Studying political radicalism in a ‘safe setting’
When I got to college, I learned it was quite a bit easier than high school.
It made me question whether I should have put academic rigor higher on my priorities than finding a safe space. In my case, that meant getting out of the crass, godless caste system of public education, and attending a private Christian college.
I wasn’t afraid of hearing different viewpoints. I was just tired of the daily barrage of profanity and sexual braggadocio I’d heard for the past four years. What I got instead was an ascendant Christian jargon of avoiding rough-and-tumble debate because that was “un-Christlike.”
Today’s college students are just as eager for a safe space, absent the traditional religious trappings. Most want to give college administrators broad leeway to regulate the views that may be aired on campus.
At least one high school in America has spent the past several decades trying to inoculate students against the inevitable intellectual diseases they’ll face in college, however.
Thomas Worthington High School, just outside Columbus, Ohio, might as well be the University of California-Berkeley during the Free Speech Movement.

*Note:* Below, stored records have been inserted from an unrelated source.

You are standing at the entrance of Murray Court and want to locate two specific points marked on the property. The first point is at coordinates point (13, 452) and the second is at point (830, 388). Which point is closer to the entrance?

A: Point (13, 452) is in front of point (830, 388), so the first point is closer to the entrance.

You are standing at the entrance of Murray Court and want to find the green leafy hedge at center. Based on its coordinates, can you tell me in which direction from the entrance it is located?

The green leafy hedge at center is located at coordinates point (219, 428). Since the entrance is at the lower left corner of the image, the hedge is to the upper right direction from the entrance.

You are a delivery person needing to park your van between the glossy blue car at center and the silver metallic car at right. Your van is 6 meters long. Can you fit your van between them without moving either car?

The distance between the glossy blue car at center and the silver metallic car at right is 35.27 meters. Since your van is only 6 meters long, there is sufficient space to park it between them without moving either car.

It drew national media interest in the wake of the Covington Catholic controversy on the National Mall, because Worthington invites actual Nazis, Communists and avowed terrorists every semester to address a social studies class. And it’s done so for more than 40 years.
The class has only observed one restriction since a particularly alarming invitation in the 1990s: no more active Ku Klux Klan members. The hoods and robes freaked out the town, but not the students.
The administration has exercised remarkable restraint since then. One guest speaker was Richard Spencer – yes, that Richard Spencer. The white nationalist every student activist wants to punch.
The “political radicalism” class was created by Tom Molnar in 1975, according to the Associated Press. There were no textbooks for the topic, so his students suggested they invite political radicals to speak in their own words. He ran it by the principal, who loved the idea.
Here’s how it works:
Poli-rad students study each speaker ahead of time, gathering background and preparing questions. Afterward, teachers help them think critically about how factors such as deceptive language or personal charisma were used.
The teachers attribute the course’s success to a few key ground rules: Presenters must come from across the political spectrum, they can’t be censored, students must remain respectful and instructors can’t share their personal political beliefs.
More than 40 years after this bonkers experiment, Principal Pete Scully sounds delightfully out of step with today’s “words are violence” mantra.
Far from issuing bland denouncements of hate, he gives his full support to Judi Galasso, the three-decade veteran of the class, and her co-teacher Jonathan Duffy. Scully told the AP:
In 2019, our teachers generally are like, “You know what? Let’s redirect to a different topic, because that one sounds like it’s loaded with land mines.” The idea of poli-rad is, you know what, let’s explore all those land mines and talk about them.
Alumni of the class, including Nashville music producer Jen Miller, are ready to defend it when new parents in the district express alarm that their children might actually hear repugnant ideas in person. She says it’s teaching students “about radicalization,” not radicalizing them.
What’s amazing about this class is that it spawned a copycat at another local high school, Worthington Kilbourne. Student Bella Mitchell told WCMH that she actually considers the class a “safe setting” (!) where students can discuss topics “that make you feel uncomfortable.”
The founder of the Free-Range Kids movement, Lenore Skenazy, writes in Reason that the class is a model for how colleges should treat students – “as thoughtful humans who can grapple with ideas and people they disagree with, and not be harmed in the process.”
It’s also a model for how students should treat professors, “who find themselves unable to discuss a controversial topic without being accused of endorsing it,” Skenazy writes. (Just look at any white professor who teaches materials that use the unedited N-word.)
The University of Chicago gets a lot of national attention for its “Chicago Principles,” which declare that freedom of expression must be protected precisely when the campus community is most offended.
Perhaps it’s time to start a movement targeting the nation’s K-12 systems with the “Worthington Principles.”